On the other side, however, the battleship the A 405 had attacked was fully aflame. The fireball that had swallowed the bow was fiercely working its way along the length of the vessel, which was listing badly and losing its way. The ship began to curve away from the skyfleet formation, crippled and useless, its superstructure canted at forty-five degrees or more, but still buoyed by the magic of Dr Tremaine.
The A 405 began to fall. It went slowly, and Aubrey could only hope that many of the gasbags were undamaged by the assault that had torn open the bow of the massive craft. In a last effort, firing from the gondola redoubled. Heavier calibre bullets replaced the light machine gun fire, ricocheting from the turrets and the cranes of the Sylvia, then small shells followed and began to do significant damage. Glass shattered, and one of the antenna arms snapped from the main array over the bridge. It crashed to the deck near the forecastle, narrowly missing George and Sophie, who were huddled behind the conning tower.

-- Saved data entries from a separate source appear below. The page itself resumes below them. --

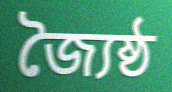
জ্যৈষ্ঠ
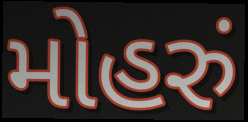
મોહરું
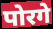
पोरगे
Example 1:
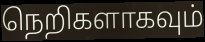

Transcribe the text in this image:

நெறிகளாகவும்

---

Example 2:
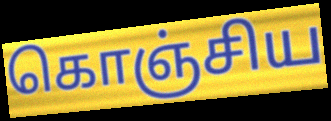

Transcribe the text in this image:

Dr Tremaine may have a magically enhanced aerial weapon platform, Aubrey decided, holding onto his beret with both hands, but someone quick-thinking in the Albion military had decided that two could play that game.
He signalled to his friends and then he ran for the nearest deckhouse – a narrow structure near the gun turret – and flung it open. He took one last look at the crazily brave A 405 and its crew firing for all they were worth and he wished them well. If it didn’t take any more damage, it should be able to land safely, but it wasn’t about to continue the battle, which was a pity. More ornithopters were joining the fray, however, as the pilots came to terms with the altitude enhancers. In the distance, a brace of incendiary devices struck a destroyer. It was ablaze, but still kept formation in the dogged circling of Trinovant.

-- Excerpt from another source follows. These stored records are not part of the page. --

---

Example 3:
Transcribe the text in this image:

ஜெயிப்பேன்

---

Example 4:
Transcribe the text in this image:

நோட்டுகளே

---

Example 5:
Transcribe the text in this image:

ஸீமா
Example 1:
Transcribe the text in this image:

Aubrey found himself in an ammunition supply shaft, something that he wasn’t sanguine about. When under attack, he would have preferred not being near ordnance or anything else explosive. He climbed down the ladder hastily, to allow his friends to escape from the dangerously exposed deck. The deckhouse hatch slammed shut, George crying out that they were all safe. Aubrey descended faster, past the racks and racks of shells waiting to be fed into the hungry maws of the guns above.

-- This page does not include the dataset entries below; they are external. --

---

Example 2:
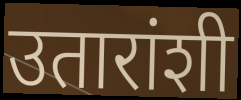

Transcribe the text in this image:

उतारांशी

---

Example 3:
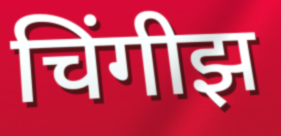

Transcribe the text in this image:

चिंगीझ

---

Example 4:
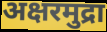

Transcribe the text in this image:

अक्षरमुद्रा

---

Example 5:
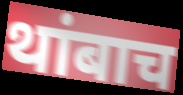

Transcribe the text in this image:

थांबाच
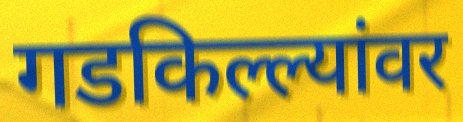
गडकिल्ल्यांवर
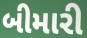
બીમારી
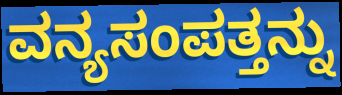
ವನ್ಯಸಂಪತ್ತನ್ನು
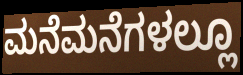
ಮನೆಮನೆಗಳಲ್ಲೂ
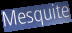
Mesquite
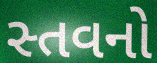
સ્તવનો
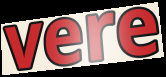
vere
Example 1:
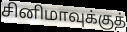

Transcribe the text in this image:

சினிமாவுக்குத்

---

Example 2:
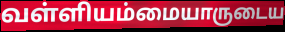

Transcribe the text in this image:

வள்ளியம்மையாருடைய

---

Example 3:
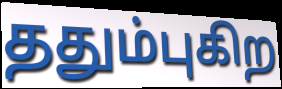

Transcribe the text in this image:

ததும்புகிற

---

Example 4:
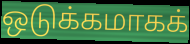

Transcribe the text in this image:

ஒடுக்கமாகக்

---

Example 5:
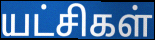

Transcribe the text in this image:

யட்சிகள்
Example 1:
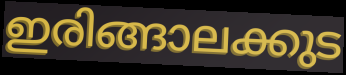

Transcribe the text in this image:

ഇരിങ്ങാലക്കുട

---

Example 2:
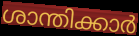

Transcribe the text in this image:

ശാന്തിക്കാർ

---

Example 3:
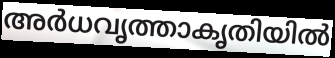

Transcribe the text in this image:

അർധവൃത്താകൃതിയിൽ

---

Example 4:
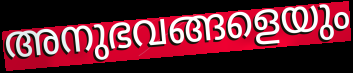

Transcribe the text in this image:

അനുഭവങ്ങളെയും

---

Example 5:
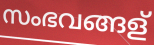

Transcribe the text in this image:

സംഭവങ്ങള്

At the bottom of the shaft was the generous powder and shot magazine, which not only provided the shells for the big guns, but was also one of the main stores for the ammunition for the rest of the ship’s armaments. A knuckle rap confirmed that the walls were far thicker than in the rest of the ship, which was sensible even in a ship made of cloudstuff, as the munitions store was a place that any enemy would love to hit. Aubrey found time – a lingering instant or two – to admire the magically enhanced conveyance and loading apparatus, a combination of clever machinery and friction-reducing spellwork that worked entirely without human intervention. Remarkable stuff.
When Aubrey reached the bottom of the shaft, he waited anxiously for his friends to join him while the Sylvia rang to the battle around it. Caroline steered him out of the munitions store and onto a heavy meshed walkway. It extended out over a dark and clangorous area that shook with the hammering of pumps, so his ears had no respite from the assault they had been exposed to. Again, Aubrey wondered at Dr Tremaine’s efforts at verisimilitude. The ship had no water to pump out of the hold – what was the point of operational pumps?